Florida Governor Rick Scott has been busy warning millions of people for days now to evacuate their homes, with good reason.
But what he won't say, and he won't let any state employee say, is that the sheer power of this storm is directly related to climate change and the effects of a warming planet.
And to put it simply, now, every storm is a climate change storm.
Matthew shocked storm-watchers last week when it gained energy and grew from a tropical storm to a category 5 hurricane so quickly that it shattered records.
On Tuesday, Matthew weakened into a category 4 storm and slammed Haiti, and even though the storm had weakened, Climate Signals nonetheless reports that it's the most powerful storm to hit Haiti in a generation.

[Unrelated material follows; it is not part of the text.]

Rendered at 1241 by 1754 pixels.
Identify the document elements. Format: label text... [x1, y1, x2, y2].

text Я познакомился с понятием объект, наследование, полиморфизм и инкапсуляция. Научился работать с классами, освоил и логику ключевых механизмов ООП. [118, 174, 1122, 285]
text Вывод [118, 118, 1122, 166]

As it makes landfall in Florida, Matthew has also broken the record for the longest lived hurricane of its strength in the eastern Caribbean, and it's only hurricane on record to have ever made landfall north of Miami along the east coast of Florida in October.
But thanks to climate change, storms like Matthew are becoming more and more severe.
As Seth Borenstein wrote at
Phys.org recently, Hurricane Matthew is "wet, wild and weird", which is also a great way to describe the planet's climate now that we're clearly seeing the effects of global warming and climate change.
The Atlantic's hurricane season officially runs from June 1 to November 30, but the statistical peak is September 10, when ocean temperatures are high and wind shear is low.
That's changed now, and climate scientist James Hansen recently published a
paper showing that Earth's global temperature right now is comparable only to a time 115,000 years ago, when that warming pushed the sea level up 20 to 30 feet higher than it is today.
And as human activity has warmed the planet, scientists at the
Lawrence Livermore National Laboratory point out that the oceans have dramatically warmed over the last century because "the ocean absorbs more than 90 percent of the Earth's excess heat increase that is associated with global warming. The observed ocean and atmosphere warming is a result of continuing greenhouse gas emissions."
A warmer ocean and a warmer atmosphere means that there's more energy in the ocean and more energy in the atmosphere, and more energy in the ocean and in the atmosphere means more fuel for smaller tropical depressions to quickly grow into powerful superstorms, like Matthew did.
Climate scientist Dr. Michael Mann told the
Huffington Post that "the nearly unprecedented rapid intensification we saw with this storm is favored by warmer oceans and greater ocean heat content."
Part of this has to do with the fact that oceans aren't just getting warmer at the surface, they're getting warmer deep below the surface too.